Beleza hidrossolúvel e a ilusão de ser bela!
Bastou-lhe apenas um banho para que toda sua beleza fosse dissolvida pela água e perdida pelo ralo. Agora, desprovida das artificialidade, ela era quase irreconhecível.
Sua voz permanecia a mesma; por isso, e unicamente por isso, era possível ter certeza de que se tratava da mesma pessoa.
Aquilo que era, até então, um fator atrativo, era agora algo a ser ocultado, devido a repugnância que lhe causava. Incomodava-lhe deixar a luz acesa.
Depois de uma hora, após realizar com mestria aquilo que se propusera a fazer, dirigiu-se ao espelho, abriu a bolsa e começou a cobrir o rosto com as artificialidades que há pouco a água dissolvera. Após concluir, sorriu : voltou a se achar bela!
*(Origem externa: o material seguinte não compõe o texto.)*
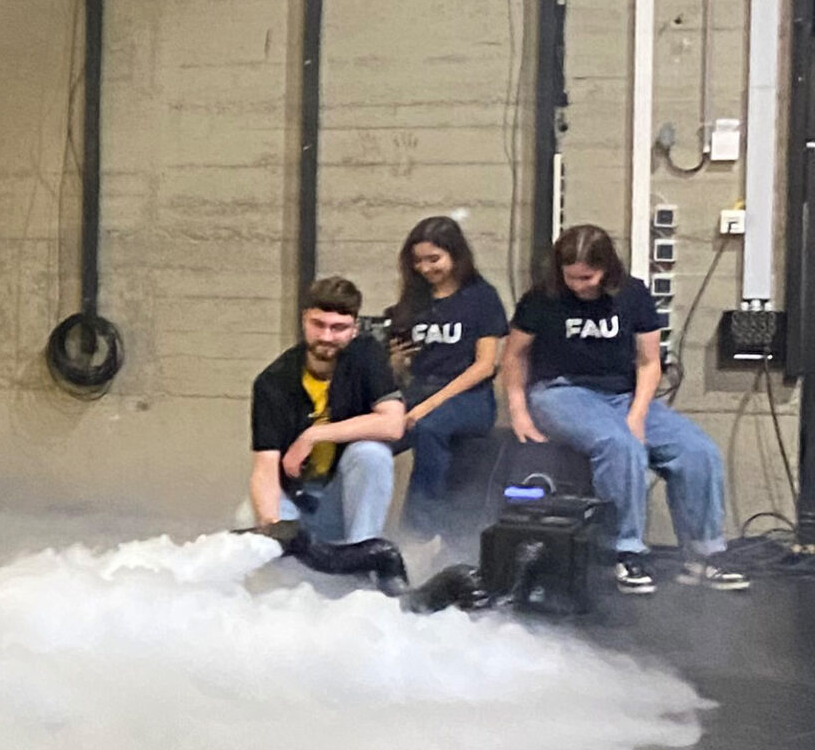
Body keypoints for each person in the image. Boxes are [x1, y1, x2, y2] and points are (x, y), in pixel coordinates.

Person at [503, 223, 747, 595]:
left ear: (606, 269)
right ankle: (624, 551)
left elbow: (649, 363)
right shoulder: (541, 298)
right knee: (619, 445)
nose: (578, 285)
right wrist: (519, 411)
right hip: (560, 391)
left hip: (622, 395)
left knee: (698, 451)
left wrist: (637, 414)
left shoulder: (633, 295)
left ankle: (703, 555)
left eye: (587, 277)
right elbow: (514, 355)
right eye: (571, 277)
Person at [249, 276, 407, 545]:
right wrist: (271, 524)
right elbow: (265, 467)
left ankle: (362, 552)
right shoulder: (273, 381)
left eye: (338, 328)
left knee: (372, 454)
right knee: (250, 519)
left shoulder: (367, 356)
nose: (326, 336)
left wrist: (314, 435)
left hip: (341, 496)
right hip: (296, 497)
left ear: (354, 328)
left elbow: (393, 424)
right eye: (318, 324)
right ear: (304, 320)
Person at [384, 215, 505, 541]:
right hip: (417, 389)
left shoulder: (481, 297)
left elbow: (484, 365)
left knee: (428, 428)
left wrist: (428, 405)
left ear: (455, 255)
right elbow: (401, 370)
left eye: (433, 259)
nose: (425, 268)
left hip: (469, 397)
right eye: (418, 261)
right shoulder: (413, 300)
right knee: (365, 439)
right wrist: (396, 363)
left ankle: (420, 533)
E realmente tinha ficado bela! Mas que alegria poderia proporcionar uma beleza escravizada pela artificialidade?!
– “ Toda alegria nasce da ilusão'', disse-me ela como se tivesse lido meus pensamentos.
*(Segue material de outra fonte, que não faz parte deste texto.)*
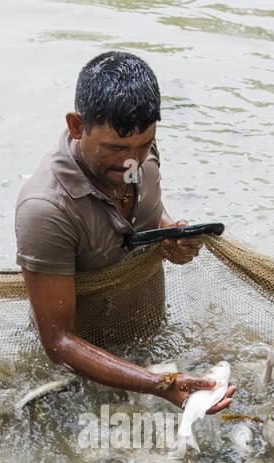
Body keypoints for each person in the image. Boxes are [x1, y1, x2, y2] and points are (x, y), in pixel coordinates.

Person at [15, 51, 235, 413]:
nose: (131, 160)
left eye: (143, 145)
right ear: (75, 126)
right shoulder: (46, 211)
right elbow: (58, 343)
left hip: (150, 331)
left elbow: (150, 208)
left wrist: (168, 233)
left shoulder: (137, 146)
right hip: (86, 371)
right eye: (115, 149)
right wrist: (160, 384)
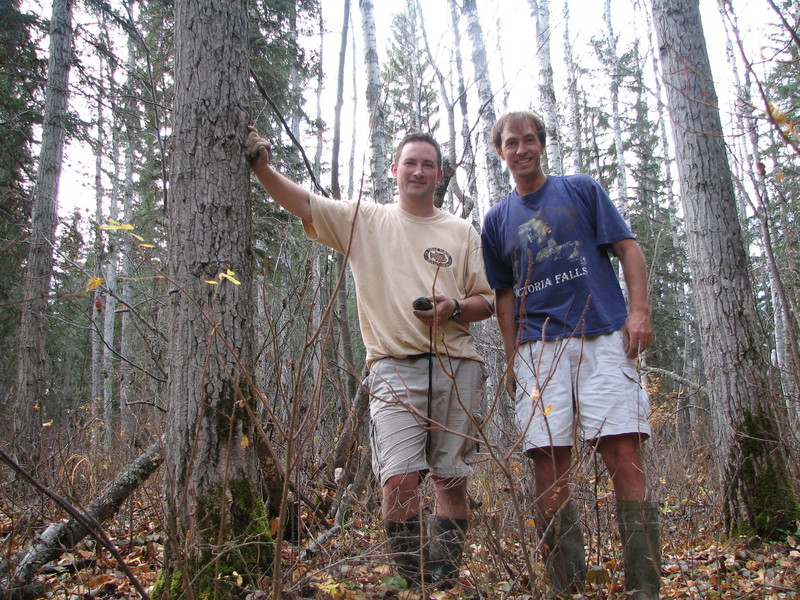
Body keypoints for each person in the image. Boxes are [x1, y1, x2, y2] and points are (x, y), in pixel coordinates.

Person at [246, 127, 494, 590]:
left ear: (439, 175)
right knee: (398, 481)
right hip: (393, 367)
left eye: (427, 164)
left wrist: (452, 309)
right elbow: (303, 203)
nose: (418, 171)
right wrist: (262, 167)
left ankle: (442, 584)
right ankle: (411, 579)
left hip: (456, 366)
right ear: (394, 170)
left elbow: (488, 300)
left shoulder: (461, 231)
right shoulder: (367, 220)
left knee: (451, 481)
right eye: (410, 163)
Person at [481, 112, 660, 600]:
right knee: (548, 461)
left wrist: (638, 311)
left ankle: (645, 587)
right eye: (511, 143)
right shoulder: (497, 220)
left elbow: (628, 249)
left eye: (530, 140)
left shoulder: (580, 189)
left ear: (542, 144)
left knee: (623, 451)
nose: (521, 149)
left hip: (604, 336)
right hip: (540, 350)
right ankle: (567, 586)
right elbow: (504, 296)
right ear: (500, 152)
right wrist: (512, 354)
Pensei em travar uma discussão filosófica a respeito da beleza, da alegria e da verdade, mas como poderia acabar uma discussão filosófica com alguém que teme mostrar a cara, alguém que sempre se esconde camuflando-se?!
Não!! Não deveria eu dizer coisa alguma!
Talvez ela tenha realmente razão ao afirmar que toda alegria nasce da ilusão: a dela, da ilusão de ser bela; a minha, da ilusão de não saber verdade!